Im not sure whether this is a hardware issue or not. I recently purcahsed and AMD64 3200+ and K8N Neo4 Platinum motherboard and a Geforce NX6600 /w pci-express. Ive installed two distrobutions today, ArchLinux and Gentoo, and in each distrobution, when all the services are being initialized, I recieve this:
CPU 0: Machine Check Exception: 4 Bank 4: b20000000000070F0F
TSC 1945bcca3c
Kernel panic - not syncing: CPU context corrupt
Or something to that extent (on both distros).

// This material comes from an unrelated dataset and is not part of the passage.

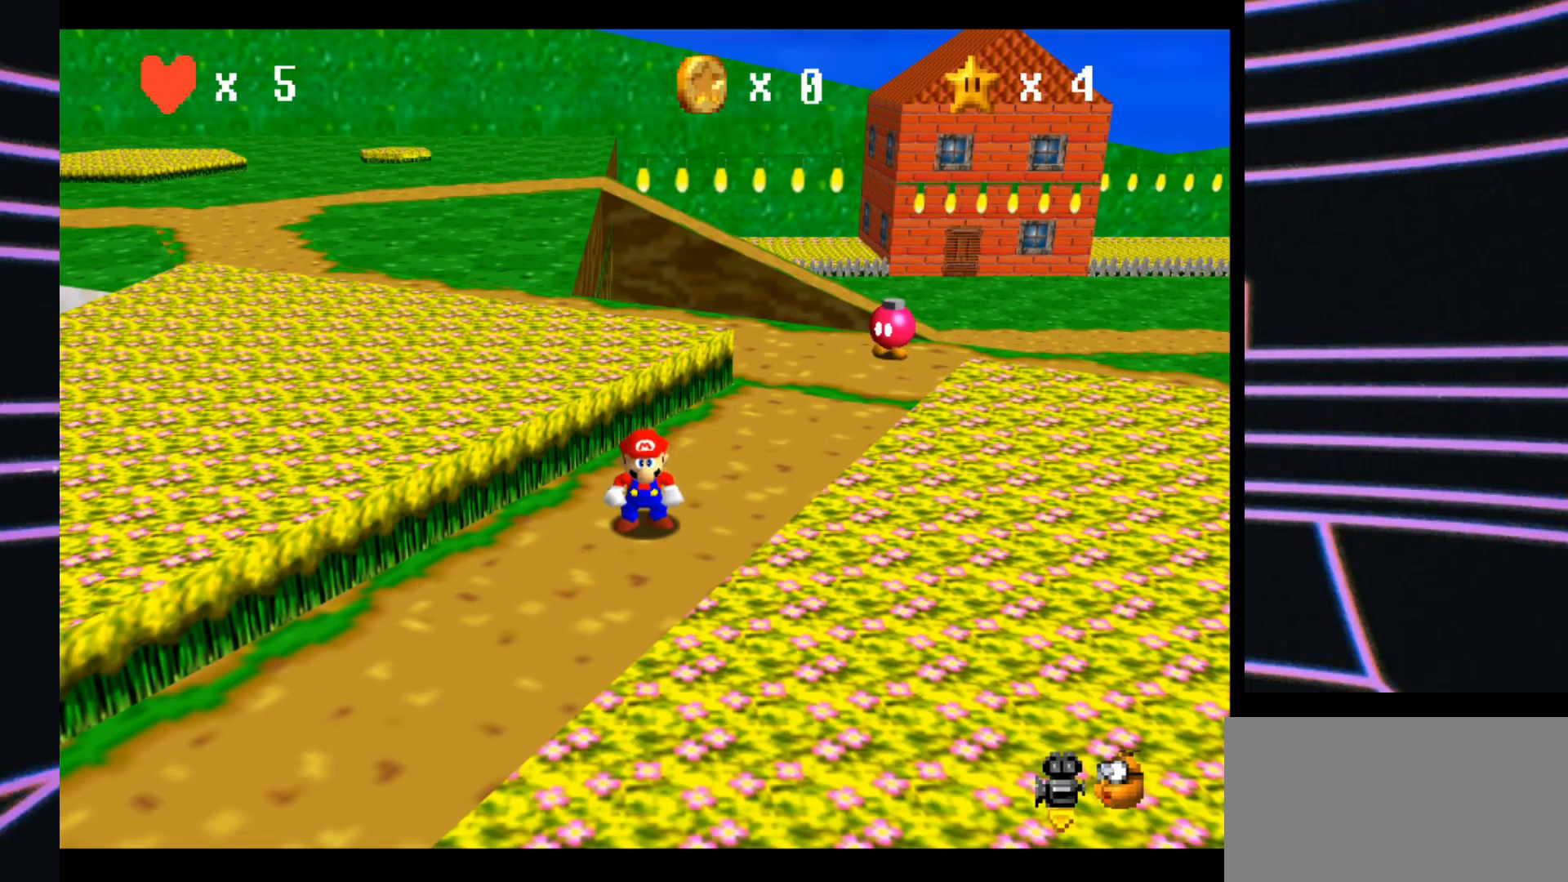
{"buttons": [], "left_stick": "center", "events": []}
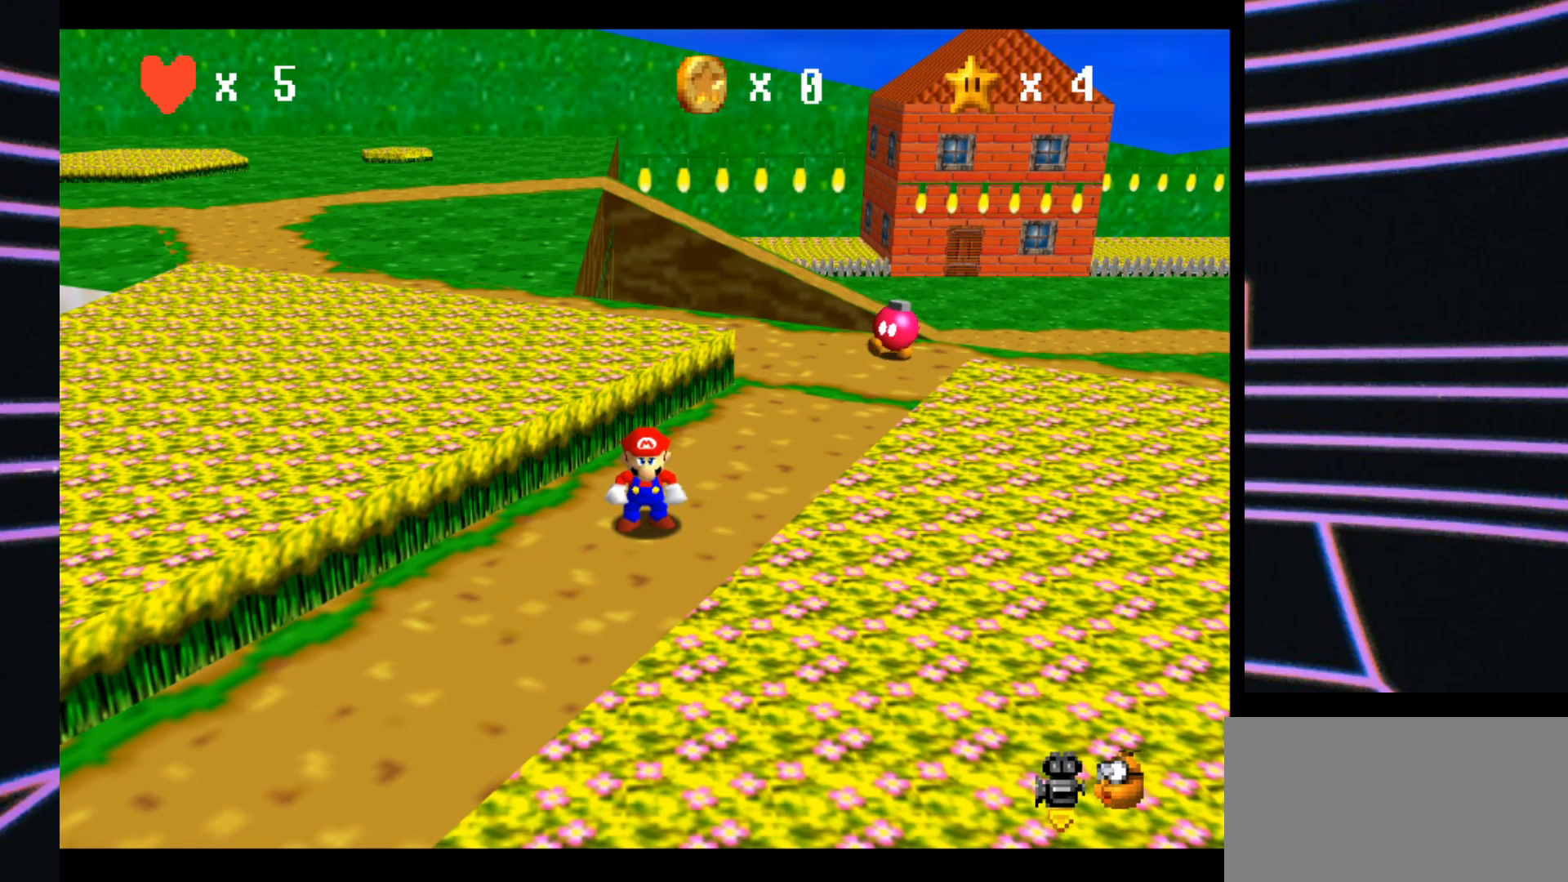
{"buttons": [], "left_stick": "center", "events": []}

To temporarily fix this I applied ide=nodma to the kernel in grub. In my bios it says IDE DMA Access [ENABLED] so it is turned on.

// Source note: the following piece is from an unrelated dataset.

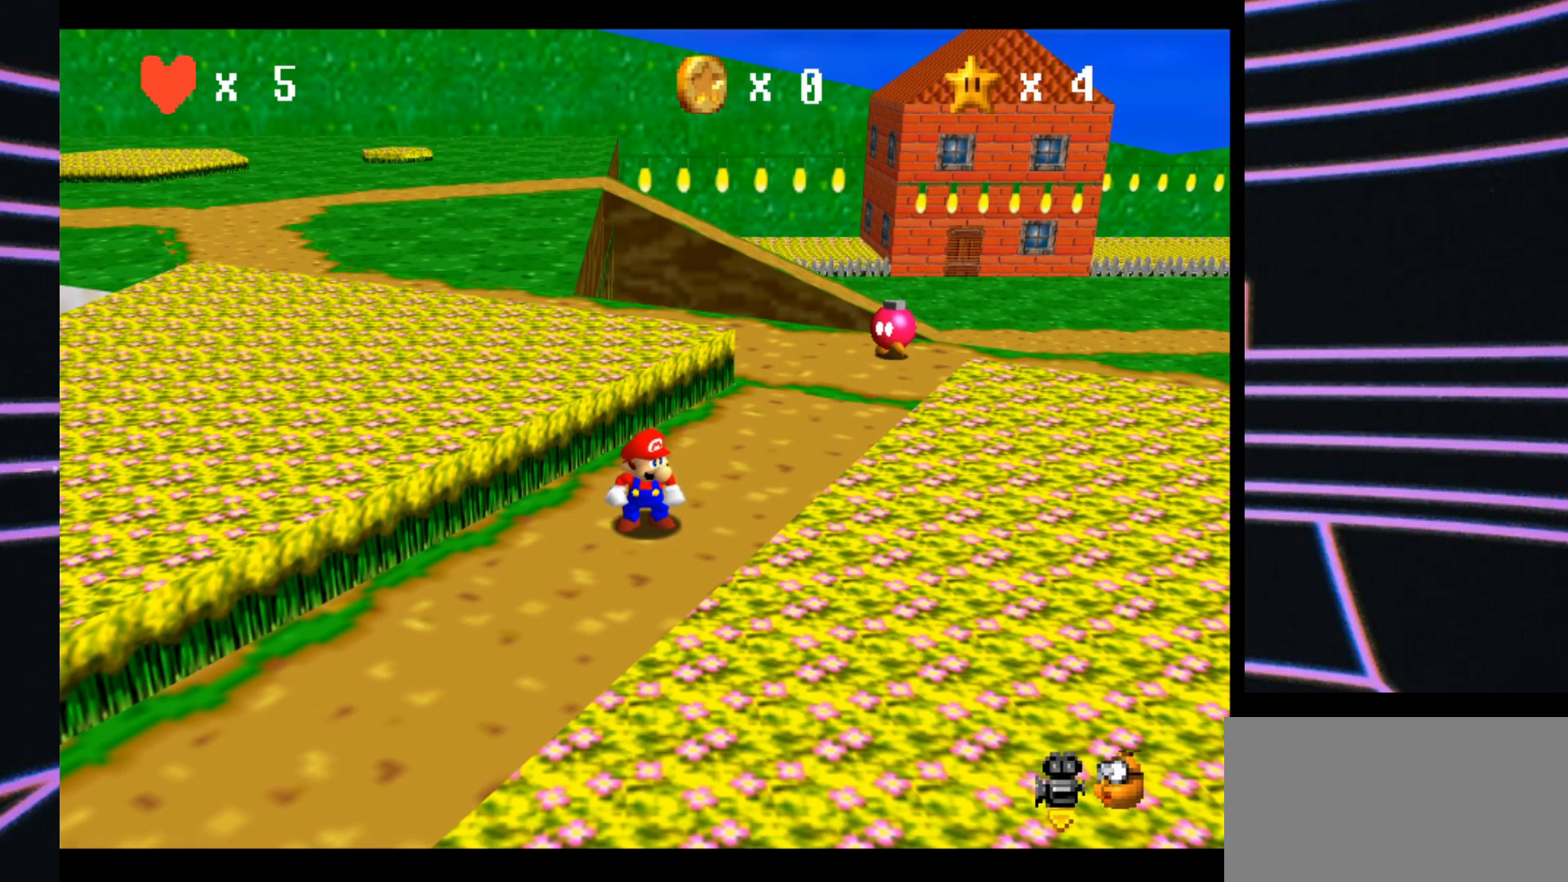
{"buttons": [], "left_stick": "center", "events": []}
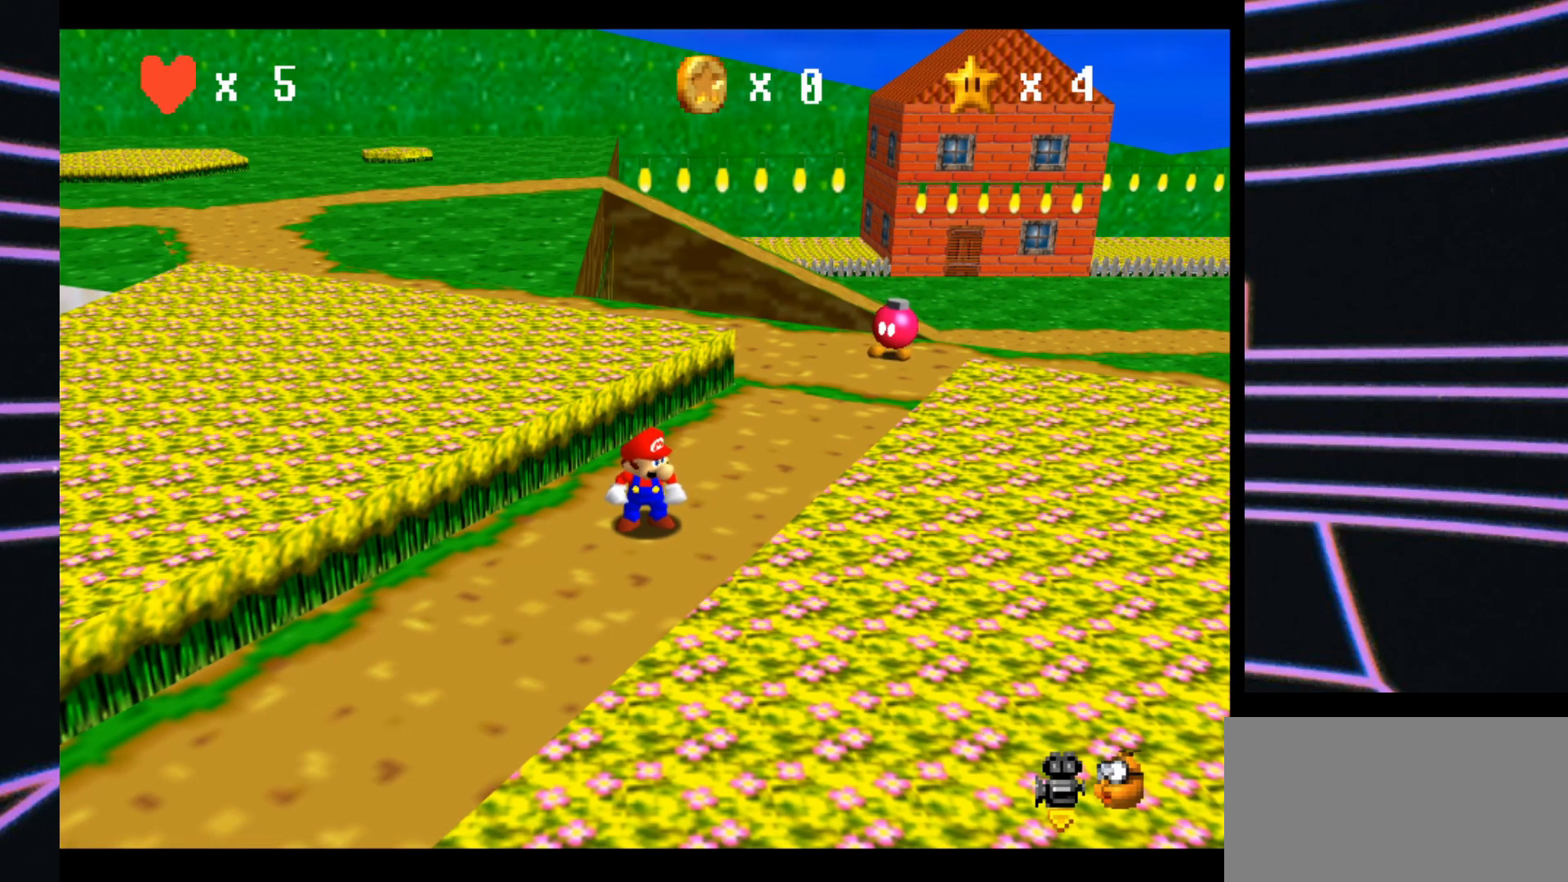
{"buttons": [], "left_stick": "center", "events": [[300, "C_RIGHT", "down"], [400, "C_RIGHT", "up"]]}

My fear is that ive installed the processor incorrectly or something (it works fine on windows xp pro though with no issues).
The kernel used on Arch was 2.6.11.3-ARCH and on gentoo was which ever the latest is (2.6.11-r6?). None the less, it kernel panics everytime and im worried.
Does anyone know of any fixes?
a common nforce4 problems?
Hmm, you're not alone, seems like nforce4 are a bit buggy when dma is enabled. There's already a thread at the "linux kernel mailing list" (lkml.org) so post your MCE there ... (or you'll have wait ... and wait... and wait until someone hopefully fixes it)...
I have pretty much exactly th
I have pretty much exactly the same problem... My machine is a:
AMD64 athlon 3200+, 939Dual-stat2 motherboard, geforce 6600gt pci-e, and a sata connected 200 GB HD..
The computer had been working for a few days with a dual boot windows XP/debian w/ kernel 2.6.14.2 and then it gave me an error:
CPU 0: Machine check exception: 4 bank 4 b20000000000070f0f
TSC 585602ff47
Kernel Panic - not synching: machine check
I did a full reinstall once but after a few days it gave me the same error!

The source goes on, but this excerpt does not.